◆ What to work on: Output the lines from the one containing "Job Zone 5, Job Zone 3" through the one containing "Which range on" as a Markdown table with the columns Row and Line, skipping blank lines. Include both end lines and nothing outside that range.

::::::::::

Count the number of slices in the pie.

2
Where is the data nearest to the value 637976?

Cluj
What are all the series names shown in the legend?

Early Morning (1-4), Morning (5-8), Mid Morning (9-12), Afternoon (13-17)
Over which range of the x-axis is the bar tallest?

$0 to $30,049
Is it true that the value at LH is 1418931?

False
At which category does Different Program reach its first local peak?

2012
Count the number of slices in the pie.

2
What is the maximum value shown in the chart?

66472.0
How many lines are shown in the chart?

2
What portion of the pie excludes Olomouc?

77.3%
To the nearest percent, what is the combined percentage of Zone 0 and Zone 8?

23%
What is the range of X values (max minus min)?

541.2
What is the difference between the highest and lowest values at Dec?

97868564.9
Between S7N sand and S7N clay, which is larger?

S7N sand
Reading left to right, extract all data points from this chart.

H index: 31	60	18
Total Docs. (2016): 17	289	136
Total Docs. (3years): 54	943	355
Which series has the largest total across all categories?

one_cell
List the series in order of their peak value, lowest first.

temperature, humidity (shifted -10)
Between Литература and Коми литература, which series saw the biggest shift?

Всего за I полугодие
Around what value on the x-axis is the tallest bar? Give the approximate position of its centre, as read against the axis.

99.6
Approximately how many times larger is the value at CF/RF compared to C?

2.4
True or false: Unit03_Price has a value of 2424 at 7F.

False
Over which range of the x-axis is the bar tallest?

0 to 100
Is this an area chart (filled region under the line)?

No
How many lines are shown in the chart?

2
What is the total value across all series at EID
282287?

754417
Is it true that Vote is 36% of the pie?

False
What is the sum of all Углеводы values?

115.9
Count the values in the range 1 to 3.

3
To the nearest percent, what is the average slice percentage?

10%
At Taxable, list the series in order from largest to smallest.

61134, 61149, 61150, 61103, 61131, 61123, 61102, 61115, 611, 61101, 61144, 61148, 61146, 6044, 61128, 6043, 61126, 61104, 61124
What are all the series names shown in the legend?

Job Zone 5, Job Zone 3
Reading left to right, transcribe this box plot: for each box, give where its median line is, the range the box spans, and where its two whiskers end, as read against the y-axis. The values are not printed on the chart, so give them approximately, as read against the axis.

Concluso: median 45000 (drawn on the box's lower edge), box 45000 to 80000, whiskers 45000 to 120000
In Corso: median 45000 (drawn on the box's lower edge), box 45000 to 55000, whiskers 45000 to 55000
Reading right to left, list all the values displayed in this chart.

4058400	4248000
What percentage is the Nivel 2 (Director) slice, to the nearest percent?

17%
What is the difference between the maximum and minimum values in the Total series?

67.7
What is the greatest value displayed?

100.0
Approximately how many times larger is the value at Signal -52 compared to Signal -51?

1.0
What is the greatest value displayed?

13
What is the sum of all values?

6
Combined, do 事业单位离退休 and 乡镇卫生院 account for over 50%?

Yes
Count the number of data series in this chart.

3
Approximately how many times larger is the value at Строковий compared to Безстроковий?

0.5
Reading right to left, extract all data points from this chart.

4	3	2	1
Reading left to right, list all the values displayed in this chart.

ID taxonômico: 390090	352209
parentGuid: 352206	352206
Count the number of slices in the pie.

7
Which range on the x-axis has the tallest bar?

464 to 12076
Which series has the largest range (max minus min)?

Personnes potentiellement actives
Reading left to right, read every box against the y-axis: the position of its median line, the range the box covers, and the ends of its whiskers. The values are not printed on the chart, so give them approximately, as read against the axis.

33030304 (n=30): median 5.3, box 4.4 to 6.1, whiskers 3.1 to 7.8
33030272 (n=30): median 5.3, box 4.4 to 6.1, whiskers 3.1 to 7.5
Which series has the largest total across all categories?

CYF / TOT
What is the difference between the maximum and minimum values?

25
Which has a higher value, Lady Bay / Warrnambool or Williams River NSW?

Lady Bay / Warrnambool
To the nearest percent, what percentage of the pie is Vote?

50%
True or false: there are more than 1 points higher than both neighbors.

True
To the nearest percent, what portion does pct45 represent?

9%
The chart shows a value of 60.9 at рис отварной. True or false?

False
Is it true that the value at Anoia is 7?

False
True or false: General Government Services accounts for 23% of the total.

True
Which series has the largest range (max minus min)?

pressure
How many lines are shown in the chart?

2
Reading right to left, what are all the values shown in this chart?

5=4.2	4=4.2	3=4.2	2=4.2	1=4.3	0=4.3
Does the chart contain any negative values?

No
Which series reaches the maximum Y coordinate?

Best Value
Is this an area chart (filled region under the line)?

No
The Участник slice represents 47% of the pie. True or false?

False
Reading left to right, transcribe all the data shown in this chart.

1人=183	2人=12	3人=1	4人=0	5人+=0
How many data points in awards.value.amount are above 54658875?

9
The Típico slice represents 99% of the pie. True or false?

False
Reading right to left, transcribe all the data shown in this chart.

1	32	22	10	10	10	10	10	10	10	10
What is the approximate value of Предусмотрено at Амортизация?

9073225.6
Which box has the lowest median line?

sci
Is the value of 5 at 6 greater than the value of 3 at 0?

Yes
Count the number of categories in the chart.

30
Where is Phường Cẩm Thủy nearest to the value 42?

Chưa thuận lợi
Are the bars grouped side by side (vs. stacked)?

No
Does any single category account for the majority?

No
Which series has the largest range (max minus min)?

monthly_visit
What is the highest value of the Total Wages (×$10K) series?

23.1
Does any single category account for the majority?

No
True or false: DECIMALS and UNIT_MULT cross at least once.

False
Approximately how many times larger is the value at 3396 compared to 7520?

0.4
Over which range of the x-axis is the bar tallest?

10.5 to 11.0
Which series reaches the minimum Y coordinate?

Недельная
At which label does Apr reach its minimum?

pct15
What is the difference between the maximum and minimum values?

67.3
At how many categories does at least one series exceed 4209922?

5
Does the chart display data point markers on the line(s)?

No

::::::::::

◆ Result:
| Row | Line |
|---|---|
| 1 | Job Zone 5, Job Zone 3 |
| 2 | Reading left to right, transcribe this box plot: for each box, give where its median line is, the range the box spans, and where its two whiskers end, as read against the y-axis. The values are not printed on the chart, so give them approximately, as read against the axis. |
| 3 | Concluso: median 45000 (drawn on the box's lower edge), box 45000 to 80000, whiskers 45000 to 120000 |
| 4 | In Corso: median 45000 (drawn on the box's lower edge), box 45000 to 55000, whiskers 45000 to 55000 |
| 5 | Reading right to left, list all the values displayed in this chart. |
| 6 | 4058400	4248000 |
| 7 | What percentage is the Nivel 2 (Director) slice, to the nearest percent? |
| 8 | 17% |
| 9 | What is the difference between the maximum and minimum values in the Total series? |
| 10 | 67.7 |
| 11 | What is the greatest value displayed? |
| 12 | 100.0 |
| 13 | Approximately how many times larger is the value at Signal -52 compared to Signal -51? |
| 14 | 1.0 |
| 15 | What is the greatest value displayed? |
| 16 | 13 |
| 17 | What is the sum of all values? |
| 18 | 6 |
| 19 | Combined, do 事业单位离退休 and 乡镇卫生院 account for over 50%? |
| 20 | Yes |
| 21 | Count the number of data series in this chart. |
| 22 | 3 |
| 23 | Approximately how many times larger is the value at Строковий compared to Безстроковий? |
| 24 | 0.5 |
| 25 | Reading right to left, extract all data points from this chart. |
| 26 | 4	3	2	1 |
| 27 | Reading left to right, list all the values displayed in this chart. |
| 28 | ID taxonômico: 390090	352209 |
| 29 | parentGuid: 352206	352206 |
| 30 | Count the number of slices in the pie. |
| 31 | 7 |
| 32 | Which range on the x-axis has the tallest bar? |